“A AMIGA DA HORAS MÁS”

I

Quando a “amiga” apareceu para Laura pela primeira vez, ela tinha seis anos…Andava na rua, de mãos dadas com seus “irmãos de creche” mais velhos…Que já tinham perdido as esperanças relacionadas à adoção. No orfanato onde morava, Laura possuía uma grande família de 40 crianças, mas os bebezinhos não duravam muito tempo, eram adotados rapidamente. Laura estava triste, pensando num desses “irmãos da creche” que fora adotado e parou também de telefonar.

 

– Você vai ficar assim o tempo todo?

– Quem é você?

– Uma amiga, ué.

– Seu rosto não me é estranho… VOCÊ É MINHA MÃE?

– Não seja idiota; se eu fosse sua mãe, te carregava agora e te levava pra longe daqui… Já falei, deixa de bobagem. Sou sua AMIGA.

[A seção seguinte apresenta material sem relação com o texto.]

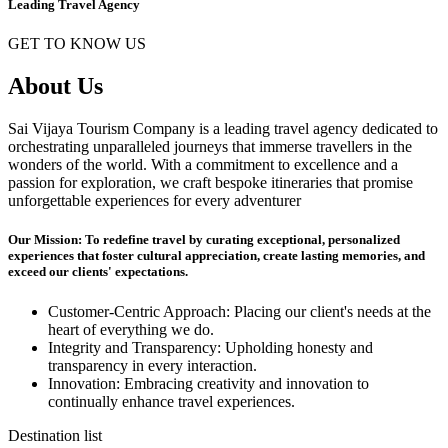
Leading Travel Agency
GET TO KNOW US
About Us
Sai Vijaya Tourism Company is a leading travel agency dedicated to
orchestrating unparalleled journeys that immerse travellers in the
wonders of the world. With a commitment to excellence and a
passion for exploration, we craft bespoke itineraries that promise
unforgettable experiences for every adventurer
Our Mission: To redefine travel by curating exceptional, personalized
experiences that foster cultural appreciation, create lasting memories, and
exceed our clients' expectations.
Customer-Centric Approach: Placing our client's needs at the
heart of everything we do.
Integrity and Transparency: Upholding honesty and
transparency in every interaction.
Innovation: Embracing creativity and innovation to
continually enhance travel experiences.
Destination list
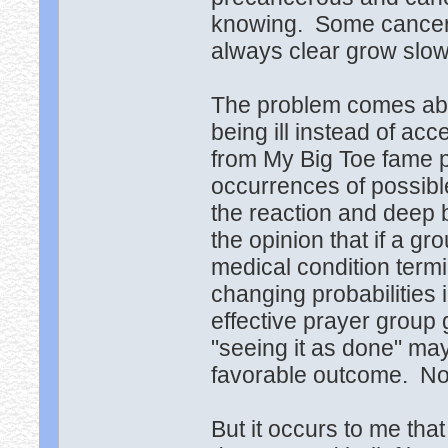
knowing. Some cancers
always clear grow slow
The problem comes abou
being ill instead of ac
from My Big Toe fame p
occurrences of possibl
the reaction and deep 
the opinion that if a g
medical condition termi
changing probabilities 
effective prayer group 
"seeing it as done" may
favorable outcome. Non
But it occurs to me th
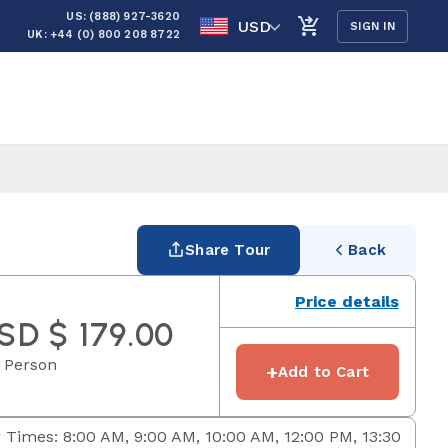
US: (888) 927-3620
USD
SIGN IN
UK: +44 (0) 800 208 8722
Share Tour
Back
Price details
SD $ 179.00
 Person
+
Add to Cart
 Times: 8:00 AM, 9:00 AM, 10:00 AM, 12:00 PM, 13:30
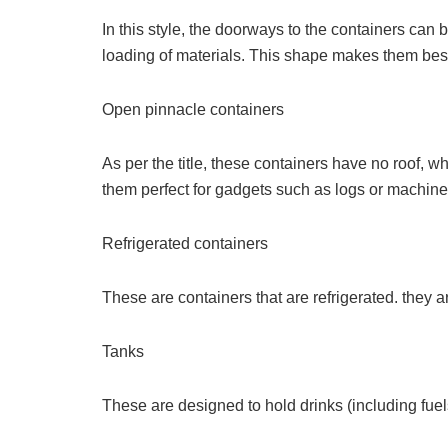
In this style, the doorways to the containers can
loading of materials. This shape makes them best
Open pinnacle containers
As per the title, these containers have no roof, 
them perfect for gadgets such as logs or machine
Refrigerated containers
These are containers that are refrigerated. they 
Tanks
These are designed to hold drinks (including fuel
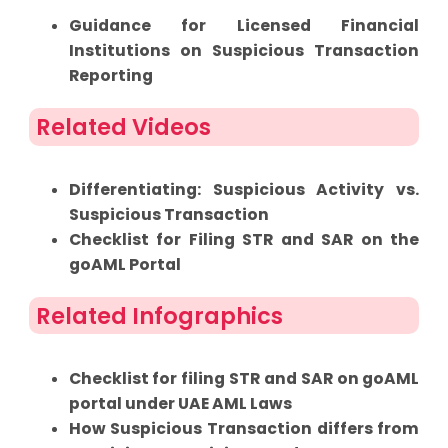
Guidance for Licensed Financial
Institutions on Suspicious Transaction
Reporting
Related Videos
Differentiating: Suspicious Activity vs.
Suspicious Transaction
Checklist for Filing STR and SAR on the
goAML Portal
Related Infographics
Checklist for filing STR and SAR on goAML
portal under UAE AML Laws
How Suspicious Transaction differs from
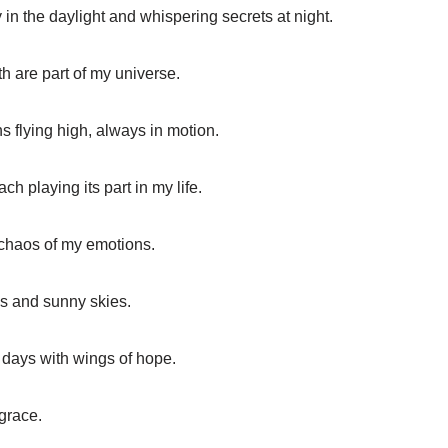
y in the daylight and whispering secrets at night.
th are part of my universe.
ns flying high, always in motion.
h playing its part in my life.
 chaos of my emotions.
s and sunny skies.
t days with wings of hope.
 grace.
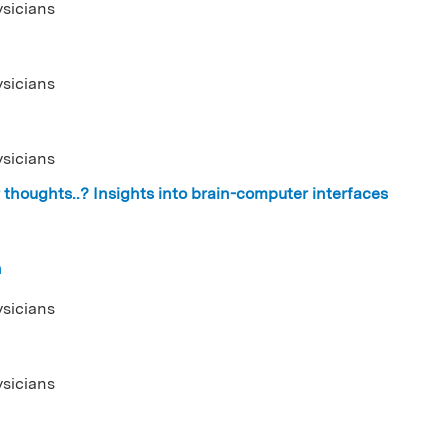
ysicians
ysicians
ysicians
thoughts..? Insights into brain-computer interfaces
n
ysicians
ysicians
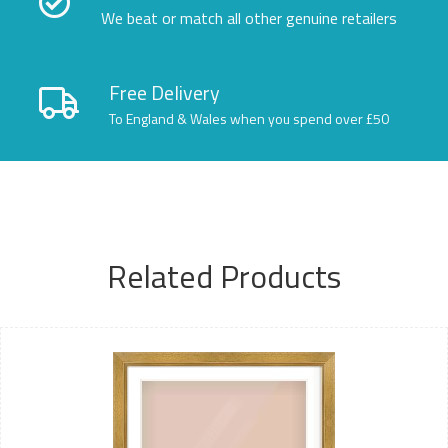
We beat or match all other genuine retailers
Free Delivery
To England & Wales when you spend over £50
Related Products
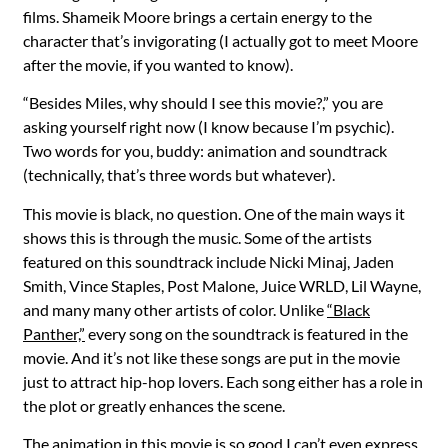
films. Shameik Moore brings a certain energy to the
character that’s invigorating (I actually got to meet Moore
after the movie, if you wanted to know).
“Besides Miles, why should I see this movie?,” you are
asking yourself right now (I know because I’m psychic).
Two words for you, buddy: animation and soundtrack
(technically, that’s three words but whatever).
This movie is black, no question. One of the main ways it
shows this is through the music. Some of the artists
featured on this soundtrack include Nicki Minaj, Jaden
Smith, Vince Staples, Post Malone, Juice WRLD, Lil Wayne,
and many many other artists of color. Unlike
“Black
Panther,”
every song on the soundtrack is featured in the
movie. And it’s not like these songs are put in the movie
just to attract hip-hop lovers. Each song either has a role in
the plot or greatly enhances the scene.
The animation in this movie is so good I can’t even express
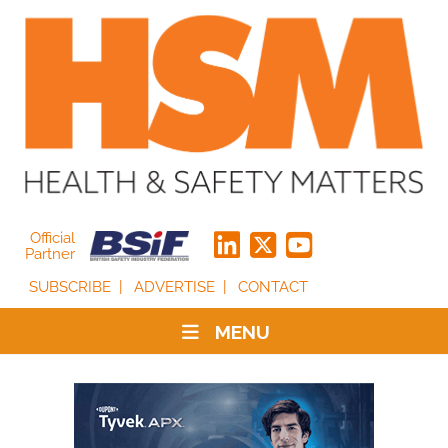
Official
Partner
SUBSCRIBE
ADVERTISE
CONTACT
MENU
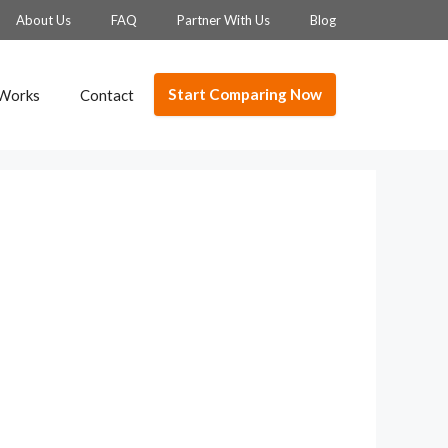
About Us
FAQ
Partner With Us
Blog
Start Comparing Now
 Works
Contact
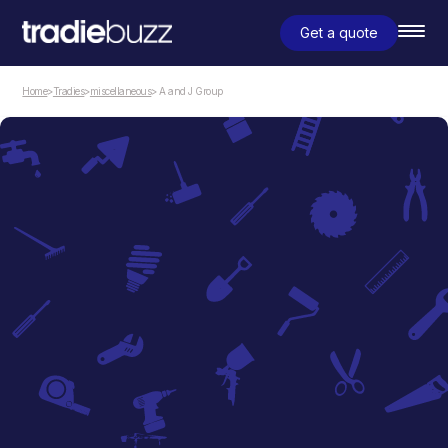
Get a quote
Home
>
Tradies
>
miscellaneous
> A and J Group
miscellaneous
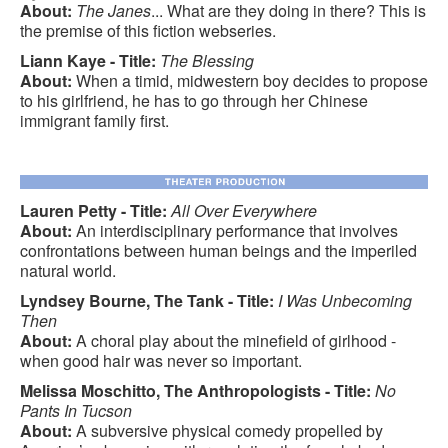
About:
The Janes
... What are they doing in there? This is
the premise of this fiction webseries.
Liann Kaye - Title:
The Blessing
About:
When a timid, midwestern boy decides to propose
to his girlfriend, he has to go through her Chinese
immigrant family first.
Lauren Petty - Title:
All Over Everywhere
About:
An interdisciplinary performance that involves
confrontations between human beings and the imperiled
natural world.
Lyndsey Bourne, The Tank - Title:
I Was Unbecoming
Then
About:
A choral play about the minefield of girlhood -
when good hair was never so important.
Melissa Moschitto, The Anthropologists - Title:
No
Pants In Tucson
About:
A subversive physical comedy propelled by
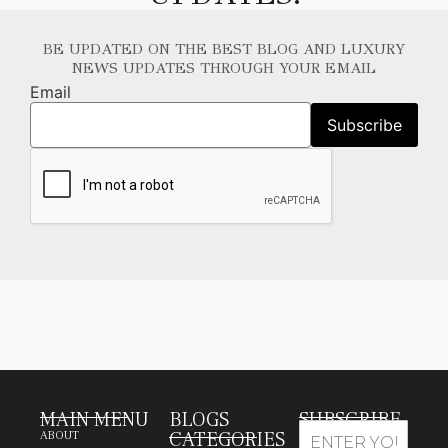
BE UPDATED ON THE BEST BLOG AND LUXURY
NEWS UPDATES THROUGH YOUR EMAIL
Email
MAIN MENU
BLOGS
SUBSCRIBE
CATEGORIES
ABOUT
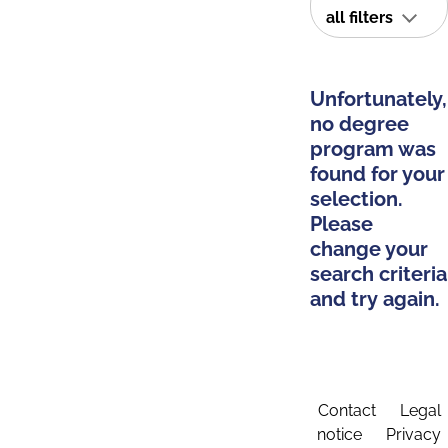
all filters
Unfortunately,
no degree
program was
found for your
selection.
Please
change your
search criteria
and try again.
Contact
Legal
notice
Privacy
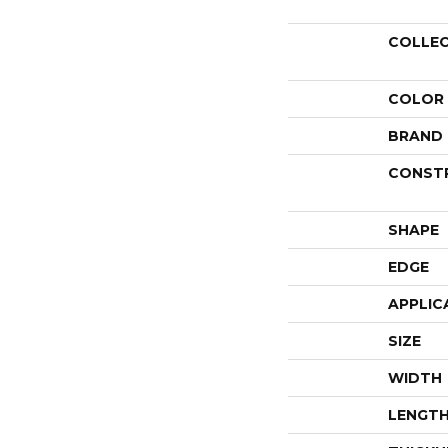
COLLE
COLOR
BRAND
CONST
SHAPE
EDGE
APPLIC
SIZE
WIDTH
LENGT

– A mais bonita e bem-vestida que já tive. – A mulher vestia um sobretudo marrom e botas de cano longo. Tinha o cabelo preso num coque pra trás… um lápis no olho que faria dela uma japonesa ou egípcia se não tivesse enormes e quase redondos olhos castanho claros. Seu sorriso era enorme em dentes brancos e perfeitos. A bota de cano longo com um salto fino transformavam-na (para Laura) na mulher mais bonita do mundo inteiro.

 

– Tá falando sozinha Lauraaaaa?! – Gritou um menino enquanto passava correndo às gargalhadas, numa brincadeira de pega-pega que: aparentemente, ele brincava sozinho. Correndo sobre gritos de “NÃO CORRA PELA CASA!!”, “MENINO NÃO CORRA!!!!”; vindos de alguma cuidadora lá dentro. – Laura olhou pro lado, a mulher tinha desaparecido. Laura desceu o olhar para o chão, assustada e pôs-se a esfregar os olhos como quem tem areia nos olhos. – Novamente voltou o olhar… e sua amiga estava ali outra vez ao seu lado.

 

– Você é um fantasma?!

– Não.

 

II

Laura agora estava com dezesseis… subindo as escadas da Estação da Lapa. Era um daqueles dias em que tantas coisas acontecem num mesmo dia e nenhuma delas é boa. Uma nota em química, fazendo a ideia de terminar o ano sem fazer recuperação, um sonho distante… Ela queria começar um estágio do curo técnico que já fazia junto com a escola, desde o ano passado. O ex-namorado d’um namoro recém-terminado, que já desfilava nos corredores do colégio, morrendo de amores por sua namorada nova, entre beijos e beijos, e beijos e mais beijos… E sempre mais um “irmão de creche” que partia… Era um assunto que Laura pensou que quando chegasse aos dezesseis, já teria aprendido a suportar. Agora havia mais do que isso… Encontrou dois de seus queridíssimos ex-irmãos mais velhos, vendendo “certas coisinhas” na porta da escola. E também andando armados, tornando-se gradativamente… aquele tipo de humano ameaçador de que tanto se comentava na creche. A coordenação os bombardeava com programas e palestras e sempre diziam que “pessoas assim” deviam ser evitados. “Talvez eles tenham razão. Mas… eu cresci com eles!”.

 

– Você anda pensando em coisas demais, amiguinha…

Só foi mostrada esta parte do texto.